The resulting initial access token, the scope parameter details it allows a client registration for the code and refresh_token grant types, and the read write scope values:

HTTP/1.1 200 OK
Content-Type: application/json

{
  "access_token" : "HTnb1ySwzI_JjyF601IzAg.pckyCJ563S8qn-Zq5b1nJA",
  "scope"        : "client-reg:grant:code client-reg:grant:refresh client-reg:scope:read client-reg:scope:write",
  "token_type"   : "Bearer",
  "expires_in"   : 86400
}

Step 3. Use the token to self-register the client

The developer can now use this token to register their client.
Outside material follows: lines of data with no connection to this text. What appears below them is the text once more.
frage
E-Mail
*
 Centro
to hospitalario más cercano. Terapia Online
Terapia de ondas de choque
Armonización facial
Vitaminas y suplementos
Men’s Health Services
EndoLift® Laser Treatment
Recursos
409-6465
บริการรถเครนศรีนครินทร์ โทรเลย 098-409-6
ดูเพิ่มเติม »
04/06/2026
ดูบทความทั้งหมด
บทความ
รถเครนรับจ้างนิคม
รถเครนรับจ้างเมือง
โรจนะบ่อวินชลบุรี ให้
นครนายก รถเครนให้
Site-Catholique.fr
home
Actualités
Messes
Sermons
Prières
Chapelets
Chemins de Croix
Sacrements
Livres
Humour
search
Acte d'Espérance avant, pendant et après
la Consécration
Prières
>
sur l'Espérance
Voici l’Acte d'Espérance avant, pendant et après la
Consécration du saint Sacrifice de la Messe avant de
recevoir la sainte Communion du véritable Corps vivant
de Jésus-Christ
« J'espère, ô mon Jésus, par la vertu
The token must be set in the Authorization header.

Example request to register a client:

POST /clients HTTP/1.1
Host: demo.c2id.com
Authorization: Bearer HTnb1ySwzI_JjyF601IzAg.pckyCJ563S8qn-Zq5b1nJA
Content-Type: application/json

{
  "grant_types"   : [ "code", "refresh_token" ],
  "redirect_uris" : [ "https://example.com/cb" ],
  "client_name"   : "Hello world!",
  "scope"         : "read write"
}

Attempting to reuse the token will result in a 401 error:

HTTP/1.1 401 Unauthorized
Bearer error="invalid_token", error_description="Token already expended"

Don't worry if the registration request includes grant types or scope values that aren't permitted - the Connect2id server will automatically trim them to what's permitted by the initial registration token (instead of returning an error).

Upon successful registration the client will be issued a permanent token, found in the registration_access_token field, to enable self-management of the client registration, for example to modify the client redirection URI or its displayed client name.

Note, the scope of the registration_access_token will be locked to the one set by the initial token. This is to ensure a client cannot change critical attributes, such as its originally allowed OAuth 2.0 grant types or default scope values. For example, if the initial token had a scope value client-reg:grant:code, the client registration cannot be updated to include another grant, e.g. password.